After I finally got my head around the power management of the ATMEGA itself, the mote only required 0.07mA (or 70μA), resulting in an average current of 1.24mA which theoretically would make the battery last about 45 days :-)


Currently the software for the node is functional, but the readings are off. The power supply level reading is way off and the sensor readings seem to be consistently too low. I think it has to do with the way I’m reading values from the ADC, which is implemented in the generic AVR code ↗. So I’ll try to solve it there. Once this is fixed, the node will probably operate as expected.


This remainder of this page focuses on the hardware design. Below are the components design and the different board revisions, each with goals and considerations.

Circuit Design

The circuit is in fact a collection of modules: a 3.3V regulated power supply, the XBee module, 2 basic sensor modules and the central ATMEGA controlling module. This is reflected in the circuit design below:

Operational on a breadboard, it looks like this …

Breadboard design (in front)

Revision 1 - aka the OHM revision

With the first implementation I of course tried to get the thing of the breadboard and onto a through-holes board. Although not my main focus, I did try to layout the board as compact as possible.

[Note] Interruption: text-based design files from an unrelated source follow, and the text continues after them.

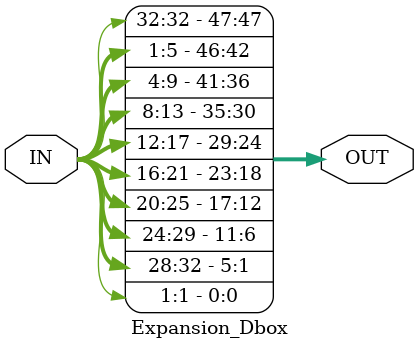
<source format=v>
`timescale 1ns / 1ps

module Expansion_Dbox(output reg [1:48] OUT, input [1:32] IN );


always @(IN)
    begin 
        OUT[01] <= IN[32];
        OUT[02] <= IN[01];
        OUT[03] <= IN[02];
        OUT[04] <= IN[03];
        OUT[05] <= IN[04];
        OUT[06] <= IN[05];
        
        OUT[07] <= IN[04];
        OUT[08] <= IN[05];
        OUT[09] <= IN[06];
        OUT[10] <= IN[07];
        OUT[11] <= IN[08];
        OUT[12] <= IN[09];
        
        OUT[13] <= IN[08];
        OUT[14] <= IN[09];
        OUT[15] <= IN[10];
        OUT[16] <= IN[11];
        OUT[17] <= IN[12];
        OUT[18] <= IN[13];
        
        OUT[19] <= IN[12];
        OUT[20] <= IN[13];
        OUT[21] <= IN[14];
        OUT[22] <= IN[15];
        OUT[23] <= IN[16];
        OUT[24] <= IN[17];
        
        OUT[25] <= IN[16];
        OUT[26] <= IN[17];
        OUT[27] <= IN[18];
        OUT[28] <= IN[19];
        OUT[29] <= IN[20];
        OUT[30] <= IN[21];
        
        OUT[31] <= IN[20];
        OUT[32] <= IN[21];
        OUT[33] <= IN[22];
        OUT[34] <= IN[23];
        OUT[35] <= IN[24];
        OUT[36] <= IN[25];
        
        OUT[37] <= IN[24];
        OUT[38] <= IN[25];
        OUT[39] <= IN[26];
        OUT[40] <= IN[27];
        OUT[41] <= IN[28];
        OUT[42] <= IN[29];
        
        OUT[43] <= IN[28];
        OUT[44] <= IN[29];
        OUT[45] <= IN[30];
        OUT[46] <= IN[31];
        OUT[47] <= IN[32];
        OUT[48] <= IN[01];
        
    end
endmodule

</source>
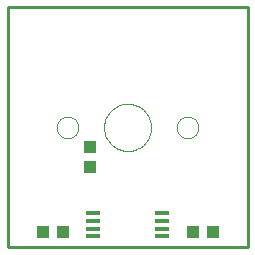
<source format=gtp>
G75*
G70*
%OFA0B0*%
%FSLAX24Y24*%
%IPPOS*%
%LPD*%
%AMOC8*
5,1,8,0,0,1.08239X$1,22.5*
%
%ADD10C,0.0100*%
%ADD11R,0.0472X0.0138*%
%ADD12C,0.0000*%
%ADD13R,0.0433X0.0394*%
%ADD14R,0.0394X0.0433*%
D10*
X000813Y000736D02*
X000813Y008736D01*
X008813Y008736D01*
X008813Y000736D01*
X000813Y000736D01*
D11*
X003662Y001103D03*
X003662Y001358D03*
X003662Y001614D03*
X003662Y001870D03*
X005965Y001870D03*
X005965Y001614D03*
X005965Y001358D03*
X005965Y001103D03*
D12*
X006458Y004736D02*
X006460Y004773D01*
X006466Y004810D01*
X006475Y004846D01*
X006489Y004880D01*
X006506Y004913D01*
X006526Y004945D01*
X006549Y004974D01*
X006575Y005000D01*
X006604Y005023D01*
X006635Y005043D01*
X006669Y005060D01*
X006703Y005074D01*
X006739Y005083D01*
X006776Y005089D01*
X006813Y005091D01*
X006850Y005089D01*
X006887Y005083D01*
X006923Y005074D01*
X006957Y005060D01*
X006990Y005043D01*
X007022Y005023D01*
X007051Y005000D01*
X007077Y004974D01*
X007100Y004945D01*
X007120Y004914D01*
X007137Y004880D01*
X007151Y004846D01*
X007160Y004810D01*
X007166Y004773D01*
X007168Y004736D01*
X007166Y004699D01*
X007160Y004662D01*
X007151Y004626D01*
X007137Y004592D01*
X007120Y004559D01*
X007100Y004527D01*
X007077Y004498D01*
X007051Y004472D01*
X007022Y004449D01*
X006991Y004429D01*
X006957Y004412D01*
X006923Y004398D01*
X006887Y004389D01*
X006850Y004383D01*
X006813Y004381D01*
X006776Y004383D01*
X006739Y004389D01*
X006703Y004398D01*
X006669Y004412D01*
X006636Y004429D01*
X006604Y004449D01*
X006575Y004472D01*
X006549Y004498D01*
X006526Y004527D01*
X006506Y004558D01*
X006489Y004592D01*
X006475Y004626D01*
X006466Y004662D01*
X006460Y004699D01*
X006458Y004736D01*
X004028Y004736D02*
X004030Y004791D01*
X004036Y004846D01*
X004046Y004901D01*
X004059Y004955D01*
X004076Y005007D01*
X004097Y005059D01*
X004122Y005108D01*
X004150Y005156D01*
X004181Y005202D01*
X004216Y005245D01*
X004253Y005286D01*
X004293Y005324D01*
X004336Y005359D01*
X004381Y005392D01*
X004429Y005420D01*
X004478Y005446D01*
X004529Y005468D01*
X004581Y005486D01*
X004634Y005500D01*
X004689Y005511D01*
X004744Y005518D01*
X004799Y005521D01*
X004855Y005520D01*
X004910Y005515D01*
X004964Y005506D01*
X005018Y005494D01*
X005071Y005477D01*
X005123Y005457D01*
X005173Y005434D01*
X005221Y005406D01*
X005268Y005376D01*
X005312Y005342D01*
X005353Y005306D01*
X005392Y005266D01*
X005428Y005224D01*
X005461Y005179D01*
X005491Y005132D01*
X005517Y005084D01*
X005540Y005033D01*
X005559Y004981D01*
X005574Y004928D01*
X005586Y004874D01*
X005594Y004819D01*
X005598Y004764D01*
X005598Y004708D01*
X005594Y004653D01*
X005586Y004598D01*
X005574Y004544D01*
X005559Y004491D01*
X005540Y004439D01*
X005517Y004388D01*
X005491Y004340D01*
X005461Y004293D01*
X005428Y004248D01*
X005392Y004206D01*
X005353Y004166D01*
X005312Y004130D01*
X005268Y004096D01*
X005221Y004066D01*
X005173Y004038D01*
X005123Y004015D01*
X005071Y003995D01*
X005018Y003978D01*
X004964Y003966D01*
X004910Y003957D01*
X004855Y003952D01*
X004799Y003951D01*
X004744Y003954D01*
X004689Y003961D01*
X004634Y003972D01*
X004581Y003986D01*
X004529Y004004D01*
X004478Y004026D01*
X004429Y004052D01*
X004381Y004080D01*
X004336Y004113D01*
X004293Y004148D01*
X004253Y004186D01*
X004216Y004227D01*
X004181Y004270D01*
X004150Y004316D01*
X004122Y004364D01*
X004097Y004413D01*
X004076Y004465D01*
X004059Y004517D01*
X004046Y004571D01*
X004036Y004626D01*
X004030Y004681D01*
X004028Y004736D01*
X002458Y004736D02*
X002460Y004773D01*
X002466Y004810D01*
X002475Y004846D01*
X002489Y004880D01*
X002506Y004913D01*
X002526Y004945D01*
X002549Y004974D01*
X002575Y005000D01*
X002604Y005023D01*
X002635Y005043D01*
X002669Y005060D01*
X002703Y005074D01*
X002739Y005083D01*
X002776Y005089D01*
X002813Y005091D01*
X002850Y005089D01*
X002887Y005083D01*
X002923Y005074D01*
X002957Y005060D01*
X002990Y005043D01*
X003022Y005023D01*
X003051Y005000D01*
X003077Y004974D01*
X003100Y004945D01*
X003120Y004914D01*
X003137Y004880D01*
X003151Y004846D01*
X003160Y004810D01*
X003166Y004773D01*
X003168Y004736D01*
X003166Y004699D01*
X003160Y004662D01*
X003151Y004626D01*
X003137Y004592D01*
X003120Y004559D01*
X003100Y004527D01*
X003077Y004498D01*
X003051Y004472D01*
X003022Y004449D01*
X002991Y004429D01*
X002957Y004412D01*
X002923Y004398D01*
X002887Y004389D01*
X002850Y004383D01*
X002813Y004381D01*
X002776Y004383D01*
X002739Y004389D01*
X002703Y004398D01*
X002669Y004412D01*
X002636Y004429D01*
X002604Y004449D01*
X002575Y004472D01*
X002549Y004498D01*
X002526Y004527D01*
X002506Y004558D01*
X002489Y004592D01*
X002475Y004626D01*
X002466Y004662D01*
X002460Y004699D01*
X002458Y004736D01*
D13*
X002648Y001236D03*
X001979Y001236D03*
X006979Y001236D03*
X007648Y001236D03*
D14*
X003563Y003402D03*
X003563Y004071D03*
M02*

</source>
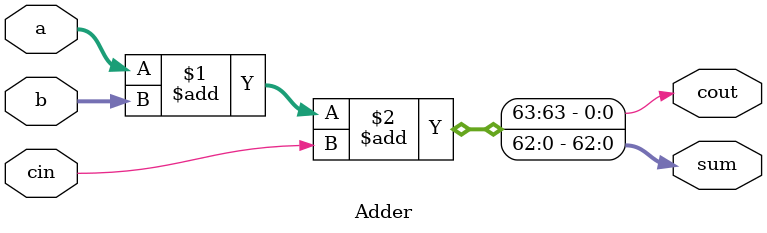
<source format=v>

module Adder #(
    parameter WIDTH = 64
) (
    input [WIDTH-1:0] a,
    input [WIDTH-1:0] b,
    input cin,
    output [WIDTH-2:0] sum,
    output cout
);

assign {cout, sum}  = a + b + cin;

endmodule
</source>
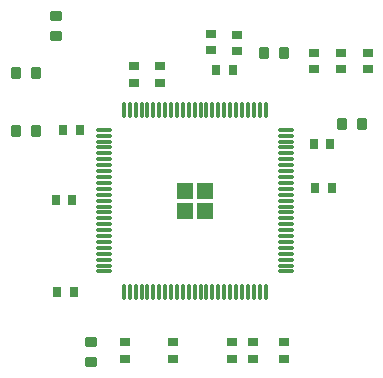
<source format=gtp>
G04*
G04 #@! TF.GenerationSoftware,Altium Limited,Altium Designer,19.0.14 (431)*
G04*
G04 Layer_Color=8421504*
%FSLAX25Y25*%
%MOIN*%
G70*
G01*
G75*
%ADD15R,0.05531X0.05531*%
%ADD16O,0.01181X0.05512*%
%ADD17O,0.05512X0.01181*%
%ADD18R,0.03740X0.02953*%
G04:AMPARAMS|DCode=19|XSize=39.37mil|YSize=35.43mil|CornerRadius=4.43mil|HoleSize=0mil|Usage=FLASHONLY|Rotation=0.000|XOffset=0mil|YOffset=0mil|HoleType=Round|Shape=RoundedRectangle|*
%AMROUNDEDRECTD19*
21,1,0.03937,0.02657,0,0,0.0*
21,1,0.03051,0.03543,0,0,0.0*
1,1,0.00886,0.01526,-0.01329*
1,1,0.00886,-0.01526,-0.01329*
1,1,0.00886,-0.01526,0.01329*
1,1,0.00886,0.01526,0.01329*
%
%ADD19ROUNDEDRECTD19*%
%ADD20R,0.02953X0.03740*%
G04:AMPARAMS|DCode=21|XSize=39.37mil|YSize=35.43mil|CornerRadius=4.43mil|HoleSize=0mil|Usage=FLASHONLY|Rotation=270.000|XOffset=0mil|YOffset=0mil|HoleType=Round|Shape=RoundedRectangle|*
%AMROUNDEDRECTD21*
21,1,0.03937,0.02657,0,0,270.0*
21,1,0.03051,0.03543,0,0,270.0*
1,1,0.00886,-0.01329,-0.01526*
1,1,0.00886,-0.01329,0.01526*
1,1,0.00886,0.01329,0.01526*
1,1,0.00886,0.01329,-0.01526*
%
%ADD21ROUNDEDRECTD21*%
D15*
X100481Y152044D02*
D03*
Y158760D02*
D03*
X93764D02*
D03*
Y152044D02*
D03*
D16*
X120744Y125087D02*
D03*
X118776D02*
D03*
X116807D02*
D03*
X114839D02*
D03*
X112870D02*
D03*
X110902D02*
D03*
X108933D02*
D03*
X106965D02*
D03*
X104996D02*
D03*
X103028D02*
D03*
X101059D02*
D03*
X99090D02*
D03*
X97122D02*
D03*
X95153D02*
D03*
X93185D02*
D03*
X91216D02*
D03*
X89248D02*
D03*
X87279D02*
D03*
X85311D02*
D03*
X83342D02*
D03*
X81374D02*
D03*
X79405D02*
D03*
X77437D02*
D03*
X75468D02*
D03*
X73500D02*
D03*
Y185716D02*
D03*
X75468D02*
D03*
X77437D02*
D03*
X79405D02*
D03*
X81374D02*
D03*
X83342D02*
D03*
X85311D02*
D03*
X87279D02*
D03*
X89248D02*
D03*
X91216D02*
D03*
X93185D02*
D03*
X95153D02*
D03*
X97122D02*
D03*
X99090D02*
D03*
X101059D02*
D03*
X103028D02*
D03*
X104996D02*
D03*
X106965D02*
D03*
X108933D02*
D03*
X110902D02*
D03*
X112870D02*
D03*
X114839D02*
D03*
X116807D02*
D03*
X118776D02*
D03*
X120744D02*
D03*
D17*
X66807Y131780D02*
D03*
Y133748D02*
D03*
Y135716D02*
D03*
Y137685D02*
D03*
Y139654D02*
D03*
Y141622D02*
D03*
Y143591D02*
D03*
Y145559D02*
D03*
Y147528D02*
D03*
Y149496D02*
D03*
Y151465D02*
D03*
Y153433D02*
D03*
Y155402D02*
D03*
Y157370D02*
D03*
Y159339D02*
D03*
Y161307D02*
D03*
Y163276D02*
D03*
Y165244D02*
D03*
Y167213D02*
D03*
Y169181D02*
D03*
Y171150D02*
D03*
Y173118D02*
D03*
Y175087D02*
D03*
Y177055D02*
D03*
Y179024D02*
D03*
X127437D02*
D03*
Y177055D02*
D03*
Y175087D02*
D03*
Y173118D02*
D03*
Y171150D02*
D03*
Y169181D02*
D03*
Y167213D02*
D03*
Y165244D02*
D03*
Y163276D02*
D03*
Y161307D02*
D03*
Y159339D02*
D03*
Y157370D02*
D03*
Y155402D02*
D03*
Y153433D02*
D03*
Y151465D02*
D03*
Y149496D02*
D03*
Y147528D02*
D03*
Y145559D02*
D03*
Y143591D02*
D03*
Y141622D02*
D03*
Y139654D02*
D03*
Y137685D02*
D03*
Y135716D02*
D03*
Y133748D02*
D03*
Y131780D02*
D03*
D18*
X127000Y102744D02*
D03*
Y108256D02*
D03*
X116500Y102744D02*
D03*
Y108256D02*
D03*
X109500D02*
D03*
Y102744D02*
D03*
X90000Y108256D02*
D03*
Y102744D02*
D03*
X74000Y108256D02*
D03*
Y102744D02*
D03*
X155000Y204756D02*
D03*
Y199244D02*
D03*
X146000Y204756D02*
D03*
Y199244D02*
D03*
X137000Y204756D02*
D03*
Y199244D02*
D03*
X111295Y205213D02*
D03*
Y210724D02*
D03*
X102500Y205500D02*
D03*
Y211012D02*
D03*
X85500Y194744D02*
D03*
Y200256D02*
D03*
X77000Y194744D02*
D03*
Y200256D02*
D03*
D19*
X62500Y101654D02*
D03*
Y108346D02*
D03*
X51000Y210154D02*
D03*
Y216846D02*
D03*
D20*
X137244Y159500D02*
D03*
X142756D02*
D03*
X142256Y174299D02*
D03*
X136744D02*
D03*
X109902Y199000D02*
D03*
X104390D02*
D03*
X53244Y179000D02*
D03*
X58756D02*
D03*
X56256Y155500D02*
D03*
X50744D02*
D03*
X51244Y125000D02*
D03*
X56756D02*
D03*
D21*
X152847Y181000D02*
D03*
X146153D02*
D03*
X120153Y204756D02*
D03*
X126847D02*
D03*
X44346Y178500D02*
D03*
X37654D02*
D03*
X44346Y198000D02*
D03*
X37653D02*
D03*
M02*

</source>
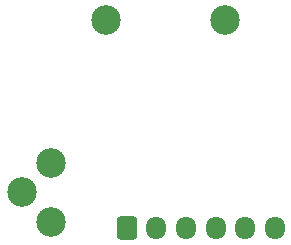
<source format=gbr>
%TF.GenerationSoftware,KiCad,Pcbnew,9.0.0*%
%TF.CreationDate,2025-03-13T21:07:55+01:00*%
%TF.ProjectId,Tasterplatine,54617374-6572-4706-9c61-74696e652e6b,1*%
%TF.SameCoordinates,Original*%
%TF.FileFunction,Soldermask,Top*%
%TF.FilePolarity,Negative*%
%FSLAX46Y46*%
G04 Gerber Fmt 4.6, Leading zero omitted, Abs format (unit mm)*
G04 Created by KiCad (PCBNEW 9.0.0) date 2025-03-13 21:07:55*
%MOMM*%
%LPD*%
G01*
G04 APERTURE LIST*
G04 Aperture macros list*
%AMRoundRect*
0 Rectangle with rounded corners*
0 $1 Rounding radius*
0 $2 $3 $4 $5 $6 $7 $8 $9 X,Y pos of 4 corners*
0 Add a 4 corners polygon primitive as box body*
4,1,4,$2,$3,$4,$5,$6,$7,$8,$9,$2,$3,0*
0 Add four circle primitives for the rounded corners*
1,1,$1+$1,$2,$3*
1,1,$1+$1,$4,$5*
1,1,$1+$1,$6,$7*
1,1,$1+$1,$8,$9*
0 Add four rect primitives between the rounded corners*
20,1,$1+$1,$2,$3,$4,$5,0*
20,1,$1+$1,$4,$5,$6,$7,0*
20,1,$1+$1,$6,$7,$8,$9,0*
20,1,$1+$1,$8,$9,$2,$3,0*%
G04 Aperture macros list end*
%ADD10C,2.500000*%
%ADD11RoundRect,0.250000X-0.600000X-0.725000X0.600000X-0.725000X0.600000X0.725000X-0.600000X0.725000X0*%
%ADD12O,1.700000X1.950000*%
G04 APERTURE END LIST*
D10*
%TO.C,LA1*%
X51514000Y-60920000D03*
X61514000Y-60920000D03*
%TD*%
%TO.C,SW1*%
X46839000Y-78000000D03*
X44339000Y-75500000D03*
X46839000Y-73000000D03*
%TD*%
D11*
%TO.C,J1*%
X53250000Y-78500000D03*
D12*
X55750000Y-78500000D03*
X58250000Y-78500000D03*
X60750000Y-78500000D03*
X63250000Y-78500000D03*
X65750000Y-78500000D03*
%TD*%
M02*

</source>
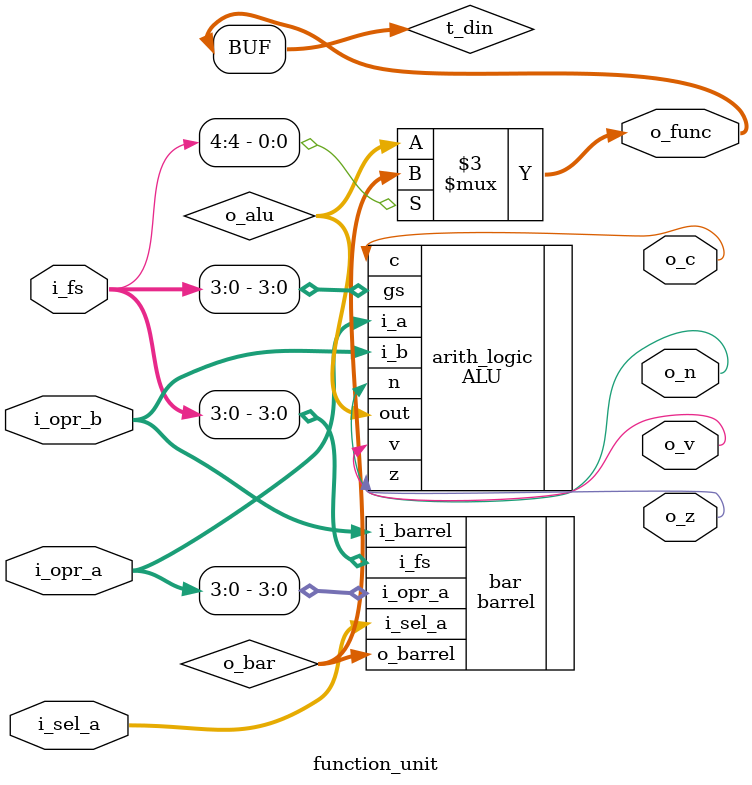
<source format=v>
module function_unit #(
parameter WIDTH = 32
)(
input   [WIDTH-1:0]     i_opr_a, i_opr_b,
input   [3:0]           i_sel_a,
input   [4:0]           i_fs,

output  [WIDTH-1:0]     o_func,
output                  o_z,o_n,o_c,o_v
);

reg     [WIDTH-1:0]     t_din;
wire    [WIDTH-1:0]     o_bar,o_alu;

barrel bar(
    .i_barrel(i_opr_b),
    .i_fs(i_fs[3:0]),
    .i_sel_a(i_sel_a),
    .i_opr_a(i_opr_a[3:0]),
    .o_barrel(o_bar)
);

ALU arith_logic(
    .i_a(i_opr_a),
    .i_b(i_opr_b),
    .gs(i_fs[3:0]),
    .out(o_alu),
    .z(o_z),
    .n(o_n),
    .c(o_c),
    .v(o_v)
);
    
always@*
	case(i_fs[4])
		1'b1	:	t_din	=	o_bar;
		default	:	t_din	=	o_alu;
	endcase

assign o_func = t_din;

endmodule

</source>
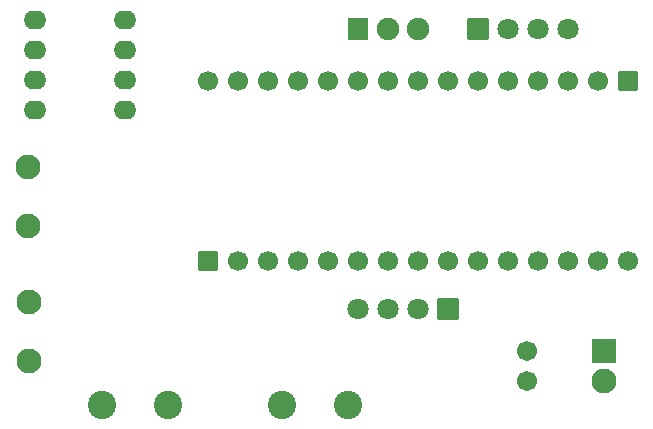
<source format=gts>
G04 Layer: TopSolderMaskLayer*
G04 EasyEDA v6.5.34, 2023-10-02 16:25:13*
G04 b22e730f800c4eb688f2bffe192e1f16,2402692d15bd446891542ced5281a4ad,10*
G04 Gerber Generator version 0.2*
G04 Scale: 100 percent, Rotated: No, Reflected: No *
G04 Dimensions in millimeters *
G04 leading zeros omitted , absolute positions ,4 integer and 5 decimal *
%FSLAX45Y45*%
%MOMM*%

%AMMACRO1*1,1,$1,$2,$3*1,1,$1,$4,$5*1,1,$1,0-$2,0-$3*1,1,$1,0-$4,0-$5*20,1,$1,$2,$3,$4,$5,0*20,1,$1,$4,$5,0-$2,0-$3,0*20,1,$1,0-$2,0-$3,0-$4,0-$5,0*20,1,$1,0-$4,0-$5,$2,$3,0*4,1,4,$2,$3,$4,$5,0-$2,0-$3,0-$4,0-$5,$2,$3,0*%
%ADD10C,1.7016*%
%ADD11C,2.4000*%
%ADD12MACRO1,0.1016X0.85X-0.85X-0.85X-0.85*%
%ADD13C,1.8016*%
%ADD14MACRO1,0.1016X-0.85X0.85X0.85X0.85*%
%ADD15C,1.9016*%
%ADD16MACRO1,0.1016X-0.7874X0.9X0.7874X0.9*%
%ADD17MACRO1,0.1016X1X1X1X-1*%
%ADD18C,2.1016*%
%ADD19MACRO1,0.1X-0.8X0.8X0.8X0.8*%
%ADD20C,1.7000*%
%ADD21MACRO1,0.1X0.8X-0.8X-0.8X-0.8*%
%ADD22O,1.92659X1.561592*%

%LPD*%
D10*
G01*
X4673600Y-3302000D03*
G01*
X4673600Y-3048000D03*
D11*
G01*
X2593975Y-3499993D03*
G01*
X3153994Y-3499993D03*
G01*
X1630019Y-3499993D03*
G01*
X1070000Y-3499993D03*
D12*
G01*
X4000500Y-2692400D03*
D13*
G01*
X3746500Y-2692400D03*
G01*
X3492500Y-2692400D03*
G01*
X3238500Y-2692400D03*
D14*
G01*
X4254500Y-317500D03*
D13*
G01*
X4508500Y-317500D03*
G01*
X4762500Y-317500D03*
G01*
X5016500Y-317500D03*
D15*
G01*
X3746500Y-317500D03*
G01*
X3492500Y-317500D03*
D16*
G01*
X3238500Y-317500D03*
D17*
G01*
X5321300Y-3048000D03*
D18*
G01*
X5321300Y-3302000D03*
G01*
X444500Y-1489837D03*
G01*
X444500Y-1989962D03*
G01*
X457200Y-2632837D03*
G01*
X457200Y-3132962D03*
D19*
G01*
X1968499Y-2285994D03*
D20*
G01*
X2222500Y-2286000D03*
G01*
X2476500Y-2286000D03*
G01*
X2730500Y-2286000D03*
G01*
X2984500Y-2286000D03*
G01*
X3238500Y-2286000D03*
G01*
X3492500Y-2286000D03*
G01*
X3746500Y-2286000D03*
G01*
X4000500Y-2286000D03*
G01*
X4254500Y-2286000D03*
G01*
X4508500Y-2286000D03*
G01*
X4762500Y-2286000D03*
G01*
X5016500Y-2286000D03*
G01*
X5270500Y-2286000D03*
G01*
X5524500Y-2286000D03*
D21*
G01*
X5524500Y-762000D03*
D20*
G01*
X5270500Y-762000D03*
G01*
X5016500Y-762000D03*
G01*
X4762500Y-762000D03*
G01*
X4508500Y-762000D03*
G01*
X4254500Y-762000D03*
G01*
X4000500Y-762000D03*
G01*
X3746500Y-762000D03*
G01*
X3492500Y-762000D03*
G01*
X3238500Y-762000D03*
G01*
X2984500Y-762000D03*
G01*
X2730500Y-762000D03*
G01*
X2476500Y-762000D03*
G01*
X2222500Y-762000D03*
G01*
X1968500Y-762000D03*
D22*
G01*
X1270000Y-1003300D03*
G01*
X1270000Y-749300D03*
G01*
X1270000Y-495300D03*
G01*
X1270000Y-241300D03*
G01*
X508000Y-1003300D03*
G01*
X508000Y-749300D03*
G01*
X508000Y-495300D03*
G01*
X508000Y-241300D03*
M02*

</source>
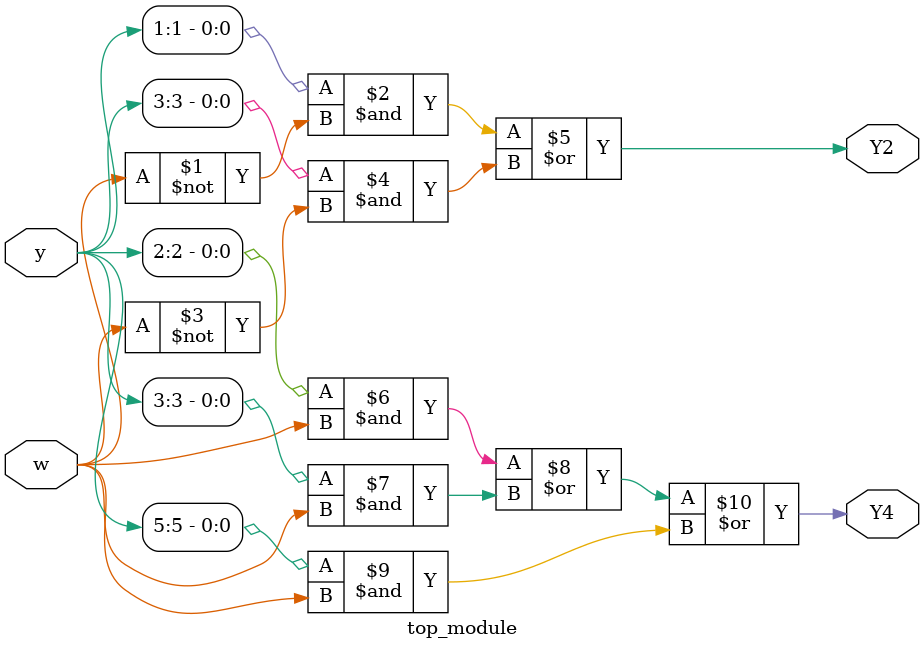
<source format=sv>
module top_module (
    input [6:1] y,
    input w,
    output Y2,
    output Y4
);

// Next-state logic for y[2] (state B)
assign Y2 = (y[1] & ~w) | (y[3] & ~w);

// Next-state logic for y[4] (state D)
assign Y4 = (y[2] & w) | (y[3] & w) | (y[5] & w);

endmodule

</source>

At this point I was using generic through-hole boards, no nice PCBs yet. Components go on one side and connections were made using a solid wire, following the 2 dimensional grid of holes. Sometimes it was not possible to layout all the connections without crossings. Those were then created using solid wires with their coating still on. Those connections are shown in orange on the circuit.

Revision 1 through-hole design

Status: Implemented

While (finally) documenting all this, I noticed that I had made an error in the implementation. Apparently, I wrongly connected the pull-up resistor to GND in stead of to 3.3V. But, as I hadn’t connected it to the RESET pin of the ATMEGA, the pin was floating, which apparently is good enough. The reset button did function as expected, so I didn’t notice it. If you look carefully at the picture of the bottom of the board, you could spot the missing connection from the pull-up resistor and the RESET pin :-)

Revision 2 - aka the Manu revision

As soon as the first revision was ready, it was clear that the overall form-factor was too big. This was mainly due to the fact that I didn’t want my XBee module to be attached permanently. The stack consisting of a female header, the break-out board with male and female headers and the XBee itself was standing tall like a skyscraper.

Manu, a good friend of mine, came up with the idea to reduce the footprint by splitting the board into two sections, of which one could be mounted above the other at the same height as the XBee. Adding all LEDs and sensors to that secondary board, would also bring all external components to the same level, which would allow for a better casing design.

Revision 2 multi-board through-hole design

The two board are connected using seven wires, connected on both boards to headers. The pad shows the part that could be cut from the top board to make room for the top of the XBee module.

A nice improvement on this revision is the use of the space underneath the XBee module. The regulated power supply fits nicely, something I hadn’t thought of in the first revision. Both board also show 3 holes to mount them on top of each other using threaded rods and nuts.

But …

Status: Not implemented.

Although a very good idea, the design didn’t live up to the expectations and while designing it, I came up with a variation on it and therefore I abandoned this design and started revision 3.

Revision 3 - aka the Modular Cube revision

While designing revision 2, I came up with a different approach, which puts the top board orthogonal to the base board and connects the two board using a pair of male and female headers. A bit like a plug-in board for the MCU’s base board.

This idea continued to grow and evolved towards a multi-board construction around the XBee stack.